Smartphone applications are available that allow you to see maps of the RATP lines as well as have up-to-the minute infomation on arrival/departure times, construction delays and traffic issues.
Buses, metro and trams are generally clean and in good order. They are perfectly safe and are well staffed in the evenings and on crowded public holidays by special transit police. As in any large city, keep a close on your bags and pockets and avoid traveling in unoccupied carriages.
General RATP information is available in English by calling 08.92.68.77.14 (recorded information only) or by visiting http://www.ratp.fr. This is a very good website that has interactive maps, allows you to enter a departure and arrival destination for the fastest route, and gives alternative options in case of construction. It is accessible in six languages, including English, although the information provided there is geared toward short-stay tourists and emphasizes tourist travel passes rather than ordinary (and cheaper) French ‘Navigo’ travel passes. Even if your French is at a just-beginning level, the RATP website is easy to navigate.
Occasional strikes (grèves) or demonstrations (manifestations) can disrupt transportation. They are usually announced in the media the day before, so you can make alternative plans. When this happens, RATP activates a special phone number available on their website, which gives recorded information (in French) about the disrupted lines.

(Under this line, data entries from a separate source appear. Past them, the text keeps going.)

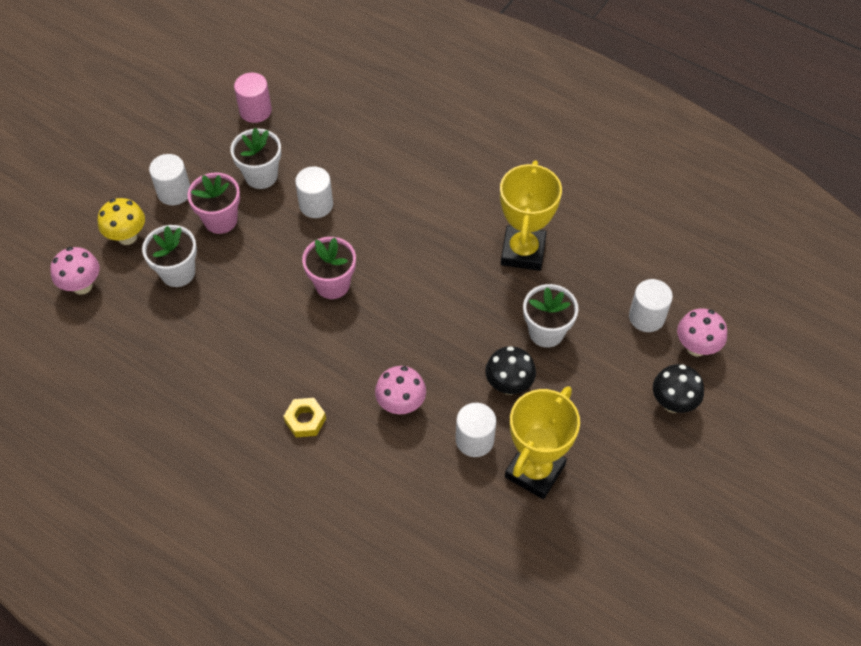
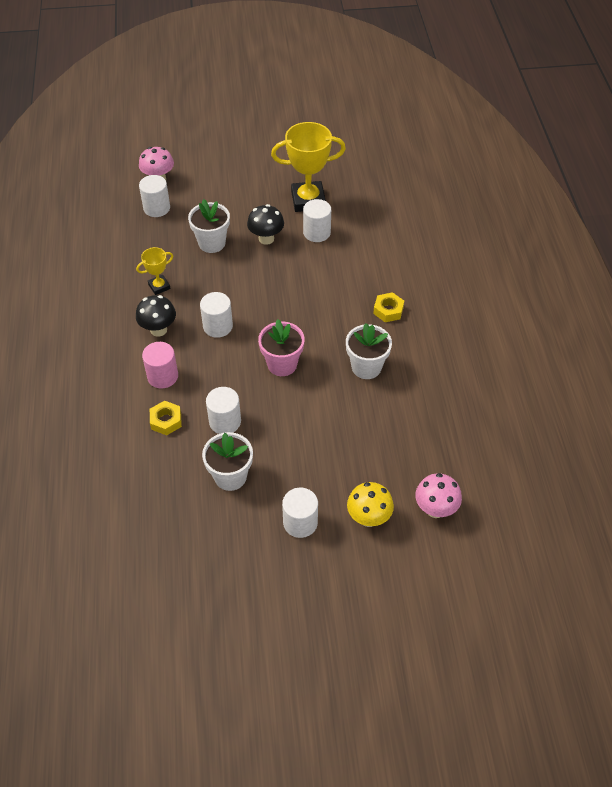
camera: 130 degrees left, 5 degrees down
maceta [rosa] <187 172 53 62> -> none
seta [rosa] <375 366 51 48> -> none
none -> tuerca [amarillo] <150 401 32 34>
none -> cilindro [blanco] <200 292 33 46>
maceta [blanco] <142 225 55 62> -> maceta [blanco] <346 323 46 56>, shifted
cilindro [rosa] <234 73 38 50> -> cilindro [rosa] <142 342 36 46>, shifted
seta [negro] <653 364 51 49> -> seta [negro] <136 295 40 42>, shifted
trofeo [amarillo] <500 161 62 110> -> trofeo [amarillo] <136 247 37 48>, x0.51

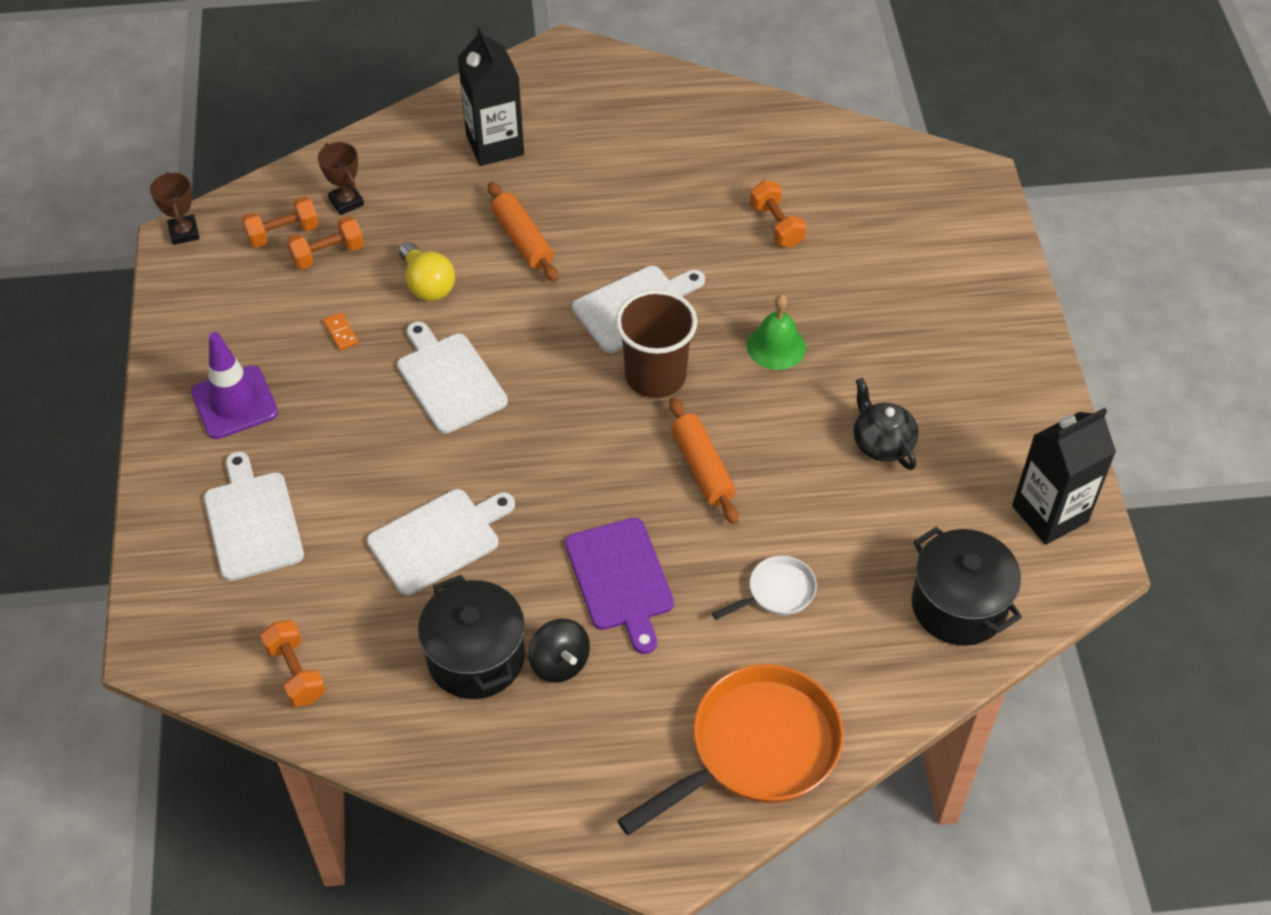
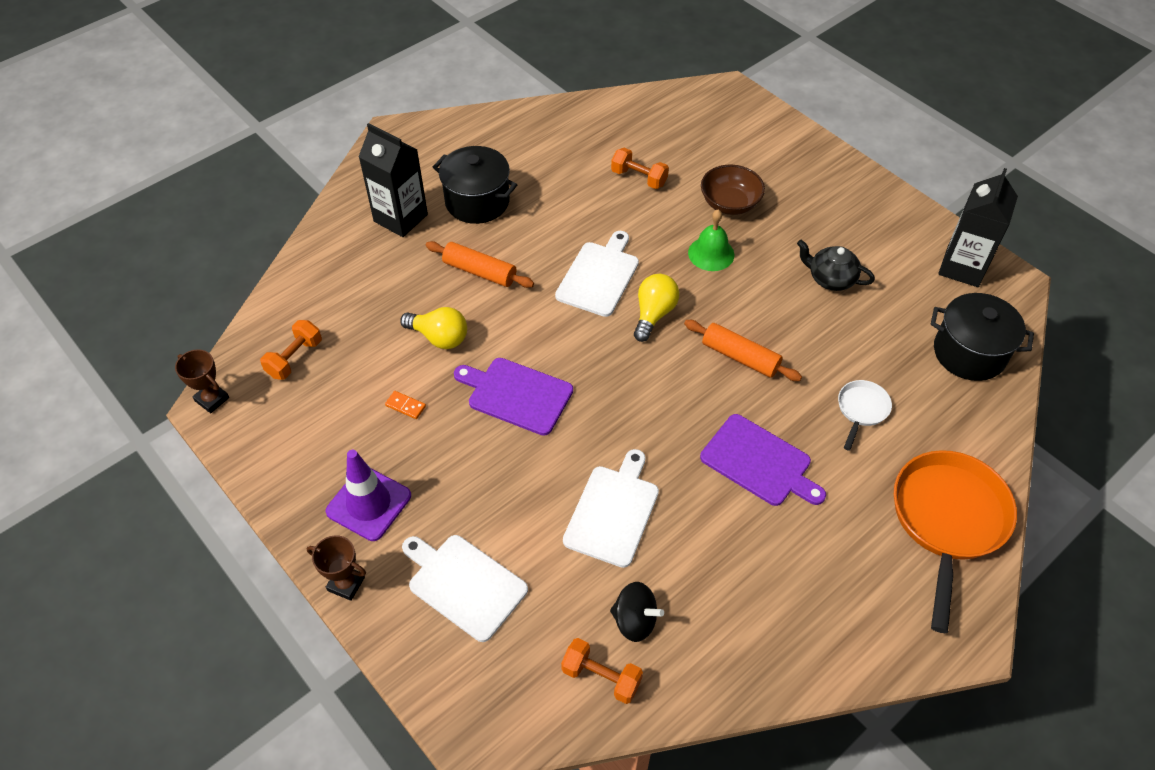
camera: 35 degrees left, 0 degrees up
mancuerna [naranja] <286 216 78 53> -> none
none -> cuenco [marrón] <701 165 64 50>
trofeo [marrón] <318 142 46 73> -> trofeo [marrón] <307 535 59 66>, shifted
olla [negro] <418 575 107 124> -> olla [negro] <433 146 84 78>, shifted
peonza [negro] <528 618 62 65> -> peonza [negro] <610 582 54 60>, shifted
vaso [marrón] <615 290 82 108> -> bombilla [amarillo] <634 274 45 68>
tabla de cortar [blanco] <397 321 111 113> -> tabla de cortar [morado] <454 358 119 78>

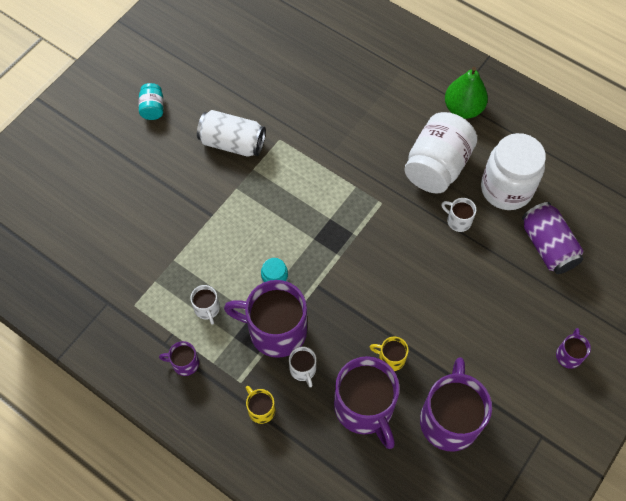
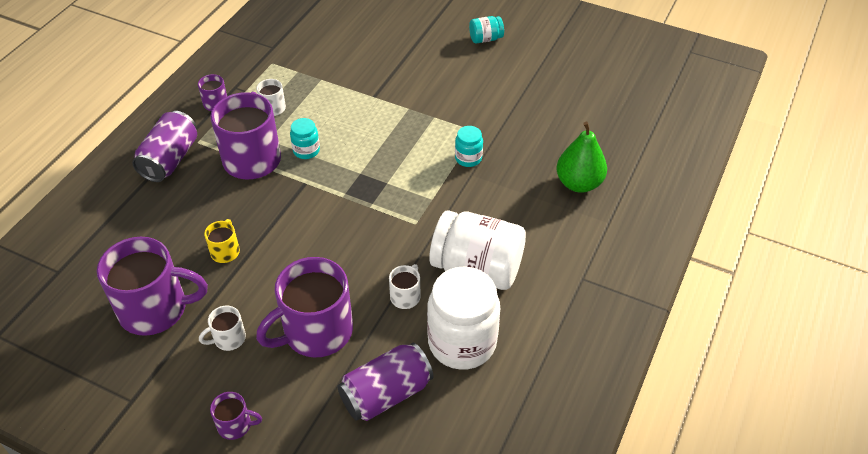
camera: 80 degrees right, 15 degrees down
lata [blanco] <197 110 69 47> -> none
none -> tarro [turquesa] <455 126 28 41>
taza [blanco] <289 346 27 42> -> taza [blanco] <199 305 47 46>, shifted
taza [morado] <334 356 66 93> -> taza [morado] <256 257 97 100>, shifted
pera [verde] <445 67 43 52> -> pera [verde] <557 121 50 72>, shifted
taza [amarillo] <246 386 29 38> -> lata [morado] <132 111 65 71>

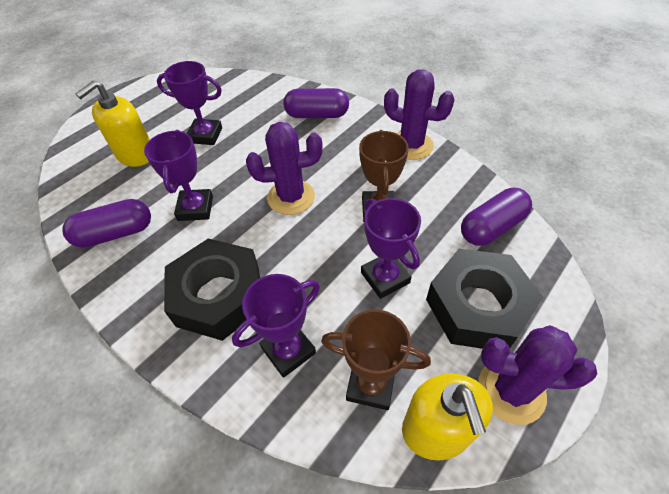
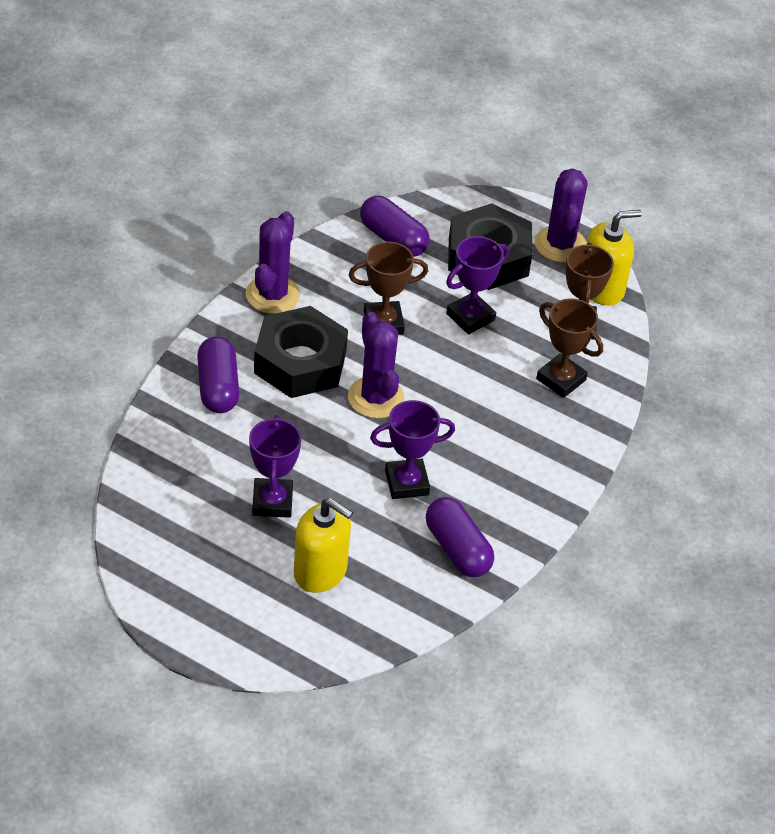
camera: 105 degrees left, 5 degrees down
tuerca [negro] <164 239 96 102> -> tuerca [negro] <254 306 94 92>, shifted
trofeo [morado] <232 274 88 104> -> trofeo [marrón] <536 298 67 100>

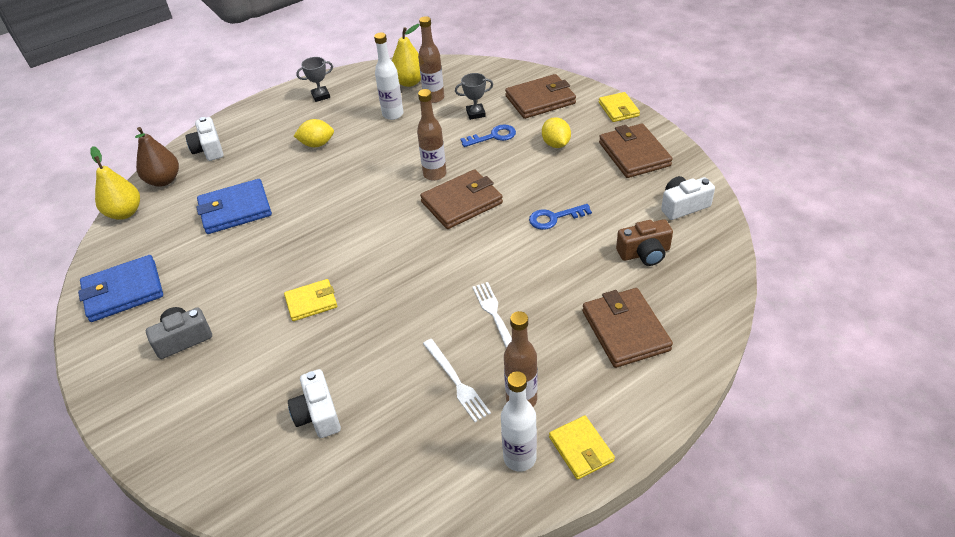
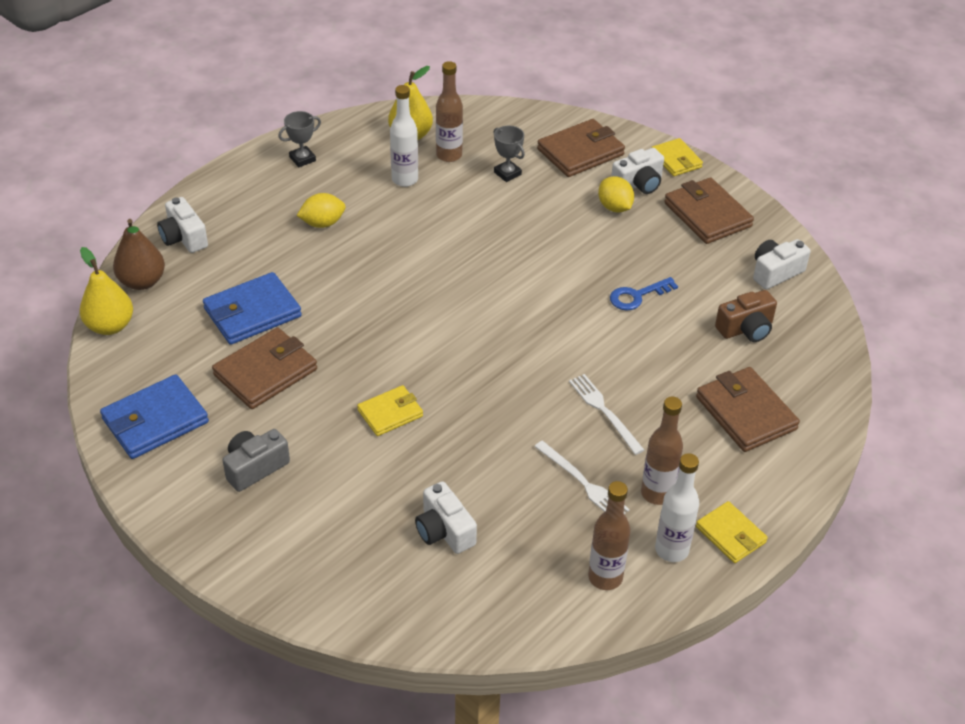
camera: 15 degrees left, 0 degrees up
llave [azul] <461 124 55 23> -> none
none -> cámara [blanco] <611 148 53 46>
botella [marrón] <417 89 29 92> -> botella [marrón] <588 481 43 109>, shifted
cartera [marrón] <420 169 83 60> -> cartera [marrón] <212 327 105 82>, shifted
trofeo [gris] <455 73 38 47> -> trofeo [gris] <493 126 32 56>, 75 degrees clockwise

Paris Region Transportation Tickets and Passes
Ile-de-France is divided into 6 zones organized in concentric circles. The central circle (Zone 1) is composed of the city of Paris. The metro runs almost exclusively in Zones 1 and 2. The metro, trams, buses and RER all use the same tickets within Zones 1 and 2. These can be purchased at metro and RER station ticket booths and automatic machines, at some bus terminals and in tobacco shops (tabacs) displaying the RATP sign. Individual tickets can also be purchased directly from bus drivers.
An adult single-ride ticket costs 1.80 Euro. If you purchase a single ticket on a bus, it costs 2.00€ and transfers are not allowed. Children under four years old travel for free and children from four to nine travel at half price. There are several types of transportation passes:
- A ‘carnet de tickets’ is a pack of 10 metro/bus tickets for Zones 1 and 2. It is about a 27% discount off the single-ride price. As of March 2015 the cost is 14.10€.
- Mobilis passes are good for unlimited RATP travel for one day in the selected zones.
- A Paris Visite pass allows you to explore Paris over a choice of one, two, three or five consecutive days. It can be used for unlimited travel on the metro, bus and RER in a choice of zones.
- The Navigo is an electronic hard card used for weekly (currently 21.25€), monthly (currently 70.00€), or annual passes (731.50€). The pass can be scanned over a purple sensor at turnstiles and on trams and buses, which saves time and the need to fumble for paper tickets. It can also be replaced if lost, with full value for the remainder of that week or month for a small fee.
- Abonnement Intégrale is an annual subscription valid for unlimited RATP/Transilien travel in the zones you select. It can be paid for all at once, or in 11 monthly installments.
- The Imagine R is a student pass good for the entire year.
- Cartes Emeraude and Amethyste offer free or reduced prices for seniors, persons with disabilities, and veterans.
Most employers will reimburse 50% of your transportation cost if you use public transportation to commute to work. Check with your Human Resources department.
Safety and Transportation
As a general rule, Parisian buses, metros and trams are quite safe. However, it would be remiss not to note that there has been an increase in marauding groups of pickpockets. Usually young women, who embark in the same carriage with the unsuspecting tourist. The women pretend that they are searching for the correct metro stop and then hop off the metro at the last minute – occasionally with the wallet of the unsuspecting tourist. If you feel crowded in an otherwise empty carriage, be vigilant.
There has also been a surge of theft of smartphones in recent months. The RATP has even launched a campaign warnings travellers to keep their telephones out of sight and secure. You must beware of pickpockets as well as brazen theives who will grab the phone right out of your hands and run. The safest course of action is to not use your cell phone at all on public transportation. That said, everyone does and you will be tempted to as well. Be vigilant and smart. You have been warned.